Por sua vez, os elementos gráficos, a exemplo das fotografias, infografias, ilustrações e as charges, que exercem - tanto quanto a parte escrita - funções informativas, interpretativas e opinativas, complementam e facilitam o processo de leitura. Eles podem ser trabalhados sobretudo buscando-se a identificação dos fatos que os motivaram. A partir da análise de uma foto publicada em jornal, mas retirada do seu contexto (título, legenda e a matéria que ilustrou), o professor deve solicitar que os alunos tentem identificar o que é mostrado, onde e quando aconteceu, quem participou e como se deu o fato (pressupor o por que nestas situações é extremamente complicado e pouco interessante para as discussões posteriores, por isso deve ser evitado). Depois, é possível checar as informações, exibindo a página da qual a foto foi extraída.

Pode-se, também, trabalhar na montagem de painéis fotográficos divididos por temas que contemplem, por exemplo, cidades, pontos turísticos, aspectos urbanos, tipos humanos, atividades profissionais, segmentos (trabalhadores, idosos, mulheres, adolescentes, indígenas) ou movimentos sociais (sem-terra, operários em greve, protestos e passeatas de servidores públicos). Em determinado momento, será possível promover um levantamento crítico da visão que cada jornal privilegia ao veicular tais segmentos. Algumas fotos podem ser analisadas levando em conta as técnicas e narrativas empregadas ou os aspectos formais utilizados. Assim, os alunos se familiarizariam com a linguagem fotográfica, identificando conceitos como ângulos, perspectivas, enquadramento, planos, profundidade de campo etc. Os exercícios podem sugerir que os alunos reescrevam seus objetivos ou produzam novos sentidos, o que será certamente motivo para que assuntos inéditos sejam abordados. Logo, estarão interessados e dispostos a produzir material para um jornal laboratório ou mural da turma, escola ou bairro.

Esta, inclusive, é outra boa oportunidade para aprender fazendo. Os jornais elaborados pela própria turma, grêmio mesmo a escola, são ideais para o encaminhamento de trabalho em grupo. A propósito, lembram Faria e Zanchetta (2002, p. 7) que, se para os periódicos da grande imprensa o que importa é a qualidade do produto final que chega às bancas, no jornal dos estudantes vale o fazer, o exercício de elaboração e a experiência coletiva.

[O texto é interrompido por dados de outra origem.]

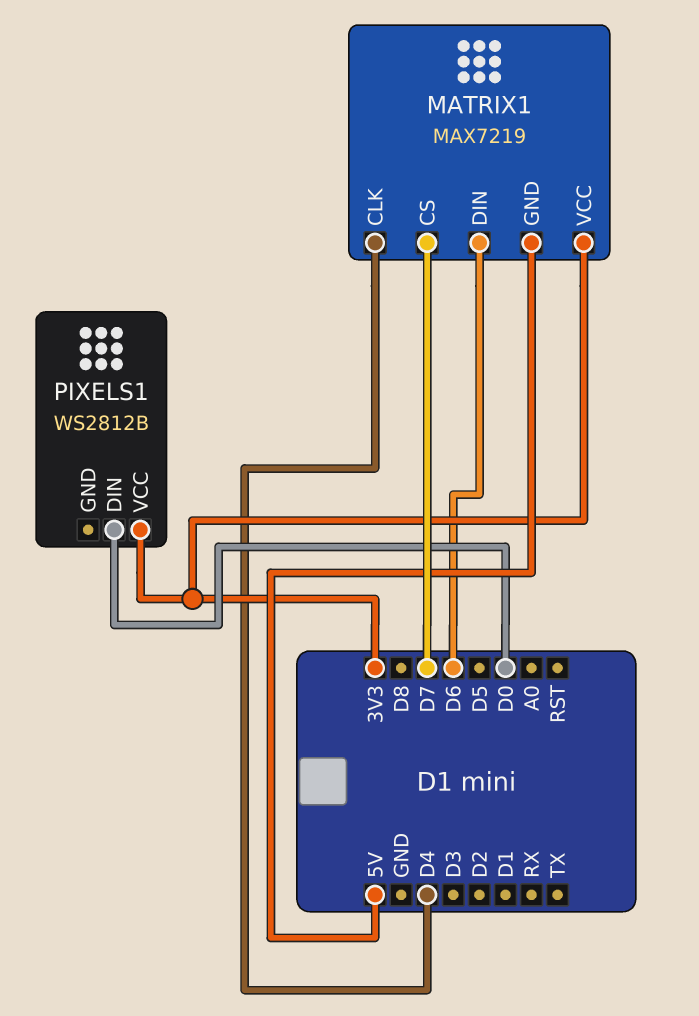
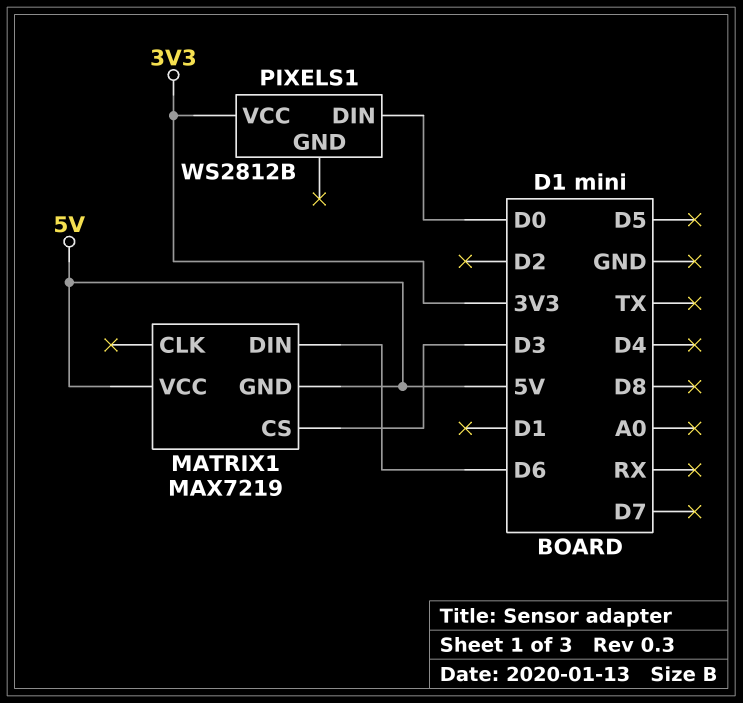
MATRIX1 pin CLK: D4 -> none
MATRIX1 pin CS: D7 -> D3
MATRIX1 pin VCC: 3V3 -> 5V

Nestes casos, não se trata de torná-los jornalistas, mas propiciar o contato com uma estratégia de letramento eficiente, pois construída a partir de uma ferramenta pedagógica que se vale, como poucas outras, dos recursos de linguagem, contextualização e construção de sentidos preconizados nos Parâmetros Curriculares Nacionais (PCN).

Os autores propõem que o jornal escolar se apóie “não só no conhecimento da imprensa escrita, como em uma atitude crítica a seu respeito” (FARIA; ZANCHETTA, 2002, p.141). Ele deve ser instrumento de interdisciplinaridade e, portanto, não ficar restrito às classes de português ou redação, mas buscar envolver toda a estrutura escolar, inclusive abrindo um canal de comunicação com os pais, o bairro e a própria comunidade. Será a prática do trabalho em grupo que decidirá sobre questões como o nome e perfil editorial do periódico, seu conteúdo específico e os temas que contemplará, o estilo a ser adotado e o uso ou não de classificados ou publicidade para bancar os custos de edição.

Depois, deve-se definir a equipe, com alternância de funções e responsabilidades. Estabelece-se, então, um cronograma de trabalho que vai depender da periodicidade estabelecida. A supervisão de professores é recomendável, principalmente para orientar sobre os aspectos mais práticos, como a escolha do local para desenvolvimento dos trabalhos, equipamentos e levantamento de recursos para as despesas gerais de redação e impressão. O jornal escolar pode

ser impresso desde em mimeógrafo ou cópia xerográfica a computadores pessoais ou gráficas. Como foi dito, o fazer será sempre mais importante.